We always played sports in the winter. I don’t know why. It was always damn cold and damn wet. There’s no damp like English damp, it chills right to the bone. It actually all began when I turned up to football practice in some warmer sweatpants/sports trousers — you know, the flannel/fleecy kind. I figured if we were going to run around like retards, I’d at least like to keep some sensation in my legs. There’s nothing like having a hard, cold football kicked into your bare legs, by the way. The brief cessation of all feeling followed by the flooding return of stinging pain as your numb, cold thighs register the impact. That’s why I wanted to wear more than shorts. Protection… safety… you know, normal human urges.

But my teacher wasn’t a normal human being. He was pretty young — early 20s maybe — and a complete, draconian dick. He was a football nut — as in the kind of person that actually thrives on running around in the cold and kicking a ball — and as such tried to impose his own ludicrous view of the world upon us poor teenagers. He didn’t like that I wasn’t wearing shorts. In fact, shorts were the uniform in his sports lessons.

“Take them off.”

“But I don’t have any shorts with me.”

“Take them off!”

And so I played football in my underwear. It was as shit and as painful as you can imagine, and about twice as cold.

I wore those tiny sportsshorts after that and made do with bruised, stinging thighs. It was marginally better than being told to strip down to underwear in front of my friends.

I guess this was probably when my rebellious streak really kicked in. Or wait, not rebellious… sane streak. Some of my other friends also kicked up a fuss, but they all eventually fell into line under this sports teacher (though ‘teacher’ is too generous. He was basically a thug with a whistle.) I could never quite kick the idea that running around in a field, in the cold, in the rain, in the fucking sleet, with tiny shorts on… well, it always felt a bit stupid. Like the crazy ideology of a mad man: Ja! These children will run in ze cold! In tiny shorts and vests! Zis will make them into men! – or something like that.

And then there were the showers. My school wasn’t a very classy affair. The changing room was this brutally cold, hard room with seemingly no heating. It had a huge door that led outside to the sports field, a door into the school itself, and a communal shower in the corner.

Showering was part of the sports ritual. According to our tyrant of a teacher anyway. Everyone stripping down and jumping into the shower for a good ol’… I don’t know. Tussle? Convivial soapy sponge-down? Fuck, I haven’t thought about these memories in 10 years, but we were forced to shower together.

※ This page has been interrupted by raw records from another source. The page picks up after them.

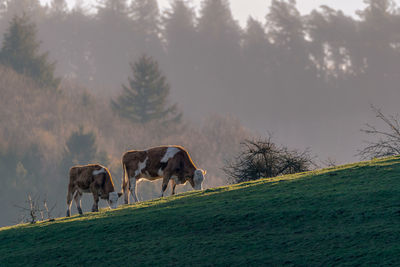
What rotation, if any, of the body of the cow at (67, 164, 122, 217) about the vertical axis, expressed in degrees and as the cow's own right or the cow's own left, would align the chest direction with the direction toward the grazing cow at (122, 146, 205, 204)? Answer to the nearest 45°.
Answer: approximately 45° to the cow's own left

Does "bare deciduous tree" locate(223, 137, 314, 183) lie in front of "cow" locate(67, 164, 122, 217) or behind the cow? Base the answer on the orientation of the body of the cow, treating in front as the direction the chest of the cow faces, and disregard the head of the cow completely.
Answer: in front

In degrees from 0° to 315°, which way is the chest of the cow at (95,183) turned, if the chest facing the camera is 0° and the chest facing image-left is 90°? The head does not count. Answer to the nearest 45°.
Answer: approximately 270°
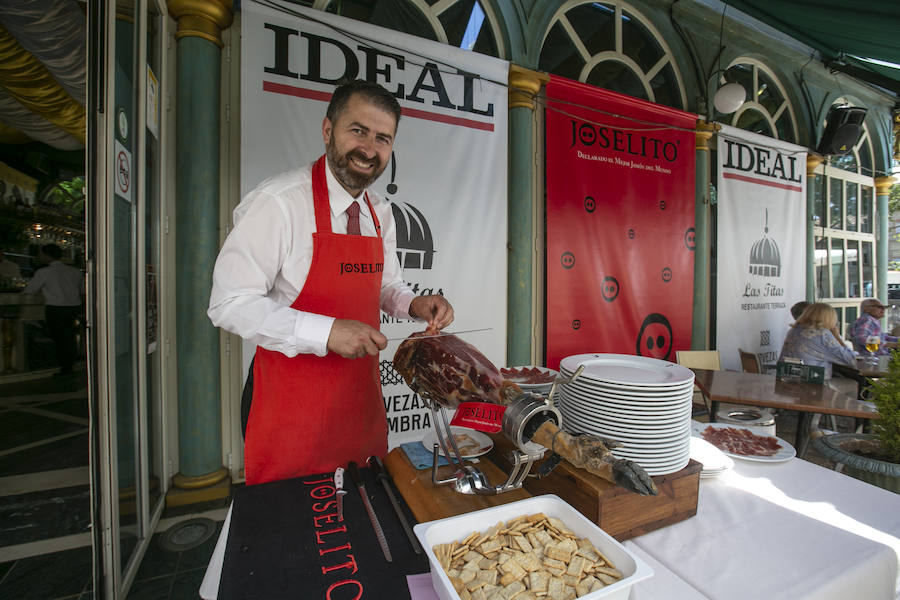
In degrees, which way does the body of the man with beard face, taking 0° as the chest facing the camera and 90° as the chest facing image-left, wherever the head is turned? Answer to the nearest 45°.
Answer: approximately 315°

Cold water too. Sometimes we got warm water, sometimes we didn’t. Mostly it was ice cold. The jocks — there were a few — jumped in first. The rest of us, the cautious dissenters, usually waited until we were forced to undress and waddle protectively into a corner of the shower. I think it was worse than it should’ve been because I was so young, some two years younger than most of the other boys. It’s not so weird for a 14-year-old to question whether he wants to jump into a communal shower with some ‘big’ 16-year-olds, right? This wasn’t the only chain of incidents that triggered my self-esteem issues, but it played a big part.

The whole showering thing happened three times until I finally stopped turning up to sports classes. I would actually hide somewhere in the school when it was time for sports. The teacher rounded me up a few times, frog-marching me to the football field, before finally giving up on me. I guess I wasn’t destined to be one of those idiots that liked running around in the cold.

Can you guess where I usually hid? The computer room. And that was that.